● **What this task involves**: Rewrite everything from the start of the items down to the line containing "The watch says 7:47", swapping "says" for "reads" and leaving all else unchanged.

● **Source records**:
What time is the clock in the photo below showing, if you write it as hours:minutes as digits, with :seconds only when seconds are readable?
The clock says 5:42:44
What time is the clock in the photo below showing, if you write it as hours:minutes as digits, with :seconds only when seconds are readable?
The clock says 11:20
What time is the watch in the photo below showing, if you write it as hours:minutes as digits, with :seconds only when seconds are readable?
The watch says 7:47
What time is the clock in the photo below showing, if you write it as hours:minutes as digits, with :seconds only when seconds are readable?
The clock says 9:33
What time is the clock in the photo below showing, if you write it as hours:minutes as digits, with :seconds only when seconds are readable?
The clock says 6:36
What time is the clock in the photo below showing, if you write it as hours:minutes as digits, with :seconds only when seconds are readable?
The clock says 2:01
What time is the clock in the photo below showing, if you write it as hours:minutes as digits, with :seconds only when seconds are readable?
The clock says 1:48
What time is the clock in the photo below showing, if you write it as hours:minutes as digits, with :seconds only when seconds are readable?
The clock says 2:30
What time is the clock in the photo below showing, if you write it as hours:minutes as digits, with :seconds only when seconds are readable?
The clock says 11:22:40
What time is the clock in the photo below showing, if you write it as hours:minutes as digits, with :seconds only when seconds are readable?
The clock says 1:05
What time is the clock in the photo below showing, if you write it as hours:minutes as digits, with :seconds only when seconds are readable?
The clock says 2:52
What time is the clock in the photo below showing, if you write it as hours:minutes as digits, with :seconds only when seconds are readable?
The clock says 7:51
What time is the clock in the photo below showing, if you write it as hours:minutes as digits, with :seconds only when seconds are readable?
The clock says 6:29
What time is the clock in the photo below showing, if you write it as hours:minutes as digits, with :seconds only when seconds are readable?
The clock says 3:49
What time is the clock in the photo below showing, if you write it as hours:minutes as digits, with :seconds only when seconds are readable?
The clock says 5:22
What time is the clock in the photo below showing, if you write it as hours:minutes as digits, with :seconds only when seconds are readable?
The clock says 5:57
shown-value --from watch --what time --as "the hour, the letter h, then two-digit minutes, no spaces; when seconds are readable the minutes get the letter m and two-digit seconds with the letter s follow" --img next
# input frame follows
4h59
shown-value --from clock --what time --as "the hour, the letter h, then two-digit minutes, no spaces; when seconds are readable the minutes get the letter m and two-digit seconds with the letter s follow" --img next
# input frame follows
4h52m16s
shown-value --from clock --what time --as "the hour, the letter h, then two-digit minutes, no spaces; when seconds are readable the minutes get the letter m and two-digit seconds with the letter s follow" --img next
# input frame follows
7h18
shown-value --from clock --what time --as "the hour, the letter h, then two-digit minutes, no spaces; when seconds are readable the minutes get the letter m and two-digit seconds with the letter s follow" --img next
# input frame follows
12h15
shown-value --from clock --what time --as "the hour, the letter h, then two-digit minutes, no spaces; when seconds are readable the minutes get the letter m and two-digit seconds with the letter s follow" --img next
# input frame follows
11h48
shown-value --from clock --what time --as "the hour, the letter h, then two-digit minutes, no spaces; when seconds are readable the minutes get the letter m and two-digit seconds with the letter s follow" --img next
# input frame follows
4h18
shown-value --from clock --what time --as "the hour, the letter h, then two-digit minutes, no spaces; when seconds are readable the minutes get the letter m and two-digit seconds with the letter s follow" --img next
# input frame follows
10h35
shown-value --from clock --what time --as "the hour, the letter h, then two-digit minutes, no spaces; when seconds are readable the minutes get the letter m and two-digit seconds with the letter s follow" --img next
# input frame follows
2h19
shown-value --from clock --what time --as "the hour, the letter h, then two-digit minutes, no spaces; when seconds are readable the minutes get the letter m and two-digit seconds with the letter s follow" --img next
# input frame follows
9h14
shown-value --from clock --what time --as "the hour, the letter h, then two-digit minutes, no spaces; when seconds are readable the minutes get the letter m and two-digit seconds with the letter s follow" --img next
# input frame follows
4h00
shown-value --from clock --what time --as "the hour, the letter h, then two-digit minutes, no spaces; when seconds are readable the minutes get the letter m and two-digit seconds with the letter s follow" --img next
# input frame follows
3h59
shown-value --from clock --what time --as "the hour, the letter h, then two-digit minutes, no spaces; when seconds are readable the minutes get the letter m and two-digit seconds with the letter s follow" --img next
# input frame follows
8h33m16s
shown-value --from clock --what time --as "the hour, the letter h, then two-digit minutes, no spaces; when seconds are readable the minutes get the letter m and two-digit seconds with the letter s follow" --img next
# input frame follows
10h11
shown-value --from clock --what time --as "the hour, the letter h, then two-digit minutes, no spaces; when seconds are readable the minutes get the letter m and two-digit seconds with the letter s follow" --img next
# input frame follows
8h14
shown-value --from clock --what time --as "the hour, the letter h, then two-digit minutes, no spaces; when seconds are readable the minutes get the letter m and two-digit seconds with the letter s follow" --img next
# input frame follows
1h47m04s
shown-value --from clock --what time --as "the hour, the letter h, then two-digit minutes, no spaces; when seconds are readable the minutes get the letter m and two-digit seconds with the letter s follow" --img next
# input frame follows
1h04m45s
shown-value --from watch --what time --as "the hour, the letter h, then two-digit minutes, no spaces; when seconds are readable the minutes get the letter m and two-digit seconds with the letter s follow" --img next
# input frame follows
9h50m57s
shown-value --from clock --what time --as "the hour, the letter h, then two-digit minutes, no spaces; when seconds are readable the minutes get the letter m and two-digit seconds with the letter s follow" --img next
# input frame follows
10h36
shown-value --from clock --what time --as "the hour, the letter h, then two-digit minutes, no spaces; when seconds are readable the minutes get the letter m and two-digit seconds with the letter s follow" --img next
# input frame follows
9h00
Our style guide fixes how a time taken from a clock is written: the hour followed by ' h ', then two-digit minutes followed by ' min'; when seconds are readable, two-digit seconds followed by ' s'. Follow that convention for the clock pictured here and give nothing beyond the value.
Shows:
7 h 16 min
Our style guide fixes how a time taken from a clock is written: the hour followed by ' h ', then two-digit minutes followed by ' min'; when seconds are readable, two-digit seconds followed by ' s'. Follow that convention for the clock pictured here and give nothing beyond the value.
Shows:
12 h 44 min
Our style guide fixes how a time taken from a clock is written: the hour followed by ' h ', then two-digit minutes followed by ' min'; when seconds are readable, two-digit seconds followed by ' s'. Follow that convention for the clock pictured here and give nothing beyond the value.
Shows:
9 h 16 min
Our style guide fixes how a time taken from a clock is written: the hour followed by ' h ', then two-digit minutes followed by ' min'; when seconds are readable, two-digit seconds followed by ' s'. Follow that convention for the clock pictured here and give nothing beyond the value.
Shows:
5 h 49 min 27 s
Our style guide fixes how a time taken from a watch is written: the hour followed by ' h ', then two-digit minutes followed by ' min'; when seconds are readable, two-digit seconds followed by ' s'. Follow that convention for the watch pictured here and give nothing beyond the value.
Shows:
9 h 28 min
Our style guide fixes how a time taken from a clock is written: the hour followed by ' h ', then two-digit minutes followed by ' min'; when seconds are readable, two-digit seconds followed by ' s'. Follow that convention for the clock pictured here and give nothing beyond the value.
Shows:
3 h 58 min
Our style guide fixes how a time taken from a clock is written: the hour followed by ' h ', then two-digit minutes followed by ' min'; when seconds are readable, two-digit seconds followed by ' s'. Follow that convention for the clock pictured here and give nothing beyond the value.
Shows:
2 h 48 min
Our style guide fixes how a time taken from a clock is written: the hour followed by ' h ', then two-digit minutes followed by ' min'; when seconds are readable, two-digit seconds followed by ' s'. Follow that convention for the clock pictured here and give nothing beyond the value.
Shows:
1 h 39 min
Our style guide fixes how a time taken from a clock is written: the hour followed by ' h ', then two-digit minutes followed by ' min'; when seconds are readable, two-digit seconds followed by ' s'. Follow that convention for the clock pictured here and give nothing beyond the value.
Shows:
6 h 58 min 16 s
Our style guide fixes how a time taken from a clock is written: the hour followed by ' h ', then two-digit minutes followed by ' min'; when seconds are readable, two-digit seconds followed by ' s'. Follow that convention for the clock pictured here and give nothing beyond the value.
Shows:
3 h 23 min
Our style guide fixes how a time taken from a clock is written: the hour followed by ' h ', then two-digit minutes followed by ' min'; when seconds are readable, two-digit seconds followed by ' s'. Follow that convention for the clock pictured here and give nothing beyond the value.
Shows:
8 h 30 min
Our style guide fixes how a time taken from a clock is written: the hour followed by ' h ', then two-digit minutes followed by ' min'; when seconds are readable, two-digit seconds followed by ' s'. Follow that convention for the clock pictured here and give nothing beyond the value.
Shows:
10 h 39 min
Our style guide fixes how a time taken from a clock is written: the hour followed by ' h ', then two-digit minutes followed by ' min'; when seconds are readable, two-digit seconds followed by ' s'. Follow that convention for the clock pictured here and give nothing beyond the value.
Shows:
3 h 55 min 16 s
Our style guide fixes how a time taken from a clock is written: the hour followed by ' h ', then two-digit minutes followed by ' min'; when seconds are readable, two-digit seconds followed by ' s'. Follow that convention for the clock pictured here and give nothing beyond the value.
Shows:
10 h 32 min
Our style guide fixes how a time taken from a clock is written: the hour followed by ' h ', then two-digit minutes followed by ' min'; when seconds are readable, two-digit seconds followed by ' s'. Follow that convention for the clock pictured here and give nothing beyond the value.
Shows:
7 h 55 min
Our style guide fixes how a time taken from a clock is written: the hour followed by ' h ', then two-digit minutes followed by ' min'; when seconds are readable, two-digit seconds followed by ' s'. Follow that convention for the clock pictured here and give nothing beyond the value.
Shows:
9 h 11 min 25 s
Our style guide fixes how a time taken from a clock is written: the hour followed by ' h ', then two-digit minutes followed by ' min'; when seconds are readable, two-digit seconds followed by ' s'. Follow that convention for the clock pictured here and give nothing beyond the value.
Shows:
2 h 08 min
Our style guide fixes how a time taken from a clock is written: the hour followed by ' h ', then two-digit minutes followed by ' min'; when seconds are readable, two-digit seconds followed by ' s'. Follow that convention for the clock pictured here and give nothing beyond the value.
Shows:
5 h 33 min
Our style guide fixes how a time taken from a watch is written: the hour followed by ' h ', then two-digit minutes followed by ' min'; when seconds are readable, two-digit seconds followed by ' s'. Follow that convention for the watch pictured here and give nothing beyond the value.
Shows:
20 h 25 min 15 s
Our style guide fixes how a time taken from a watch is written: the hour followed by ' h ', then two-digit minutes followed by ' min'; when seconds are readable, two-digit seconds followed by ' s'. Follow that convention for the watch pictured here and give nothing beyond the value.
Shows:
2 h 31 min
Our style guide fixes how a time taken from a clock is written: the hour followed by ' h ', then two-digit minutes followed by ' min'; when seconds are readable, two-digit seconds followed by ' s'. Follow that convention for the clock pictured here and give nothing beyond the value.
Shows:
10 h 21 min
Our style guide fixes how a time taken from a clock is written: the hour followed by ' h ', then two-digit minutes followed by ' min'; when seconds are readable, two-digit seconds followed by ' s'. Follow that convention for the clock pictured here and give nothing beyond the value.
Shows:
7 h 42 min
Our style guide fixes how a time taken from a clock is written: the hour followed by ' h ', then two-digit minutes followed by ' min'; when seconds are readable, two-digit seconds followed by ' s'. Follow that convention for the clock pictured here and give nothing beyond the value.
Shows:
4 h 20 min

● **Worked answer**:
What time is the clock in the photo below showing, if you write it as hours:minutes as digits, with :seconds only when seconds are readable?
The clock reads 5:42:44
What time is the clock in the photo below showing, if you write it as hours:minutes as digits, with :seconds only when seconds are readable?
The clock reads 11:20
What time is the watch in the photo below showing, if you write it as hours:minutes as digits, with :seconds only when seconds are readable?
The watch reads 7:47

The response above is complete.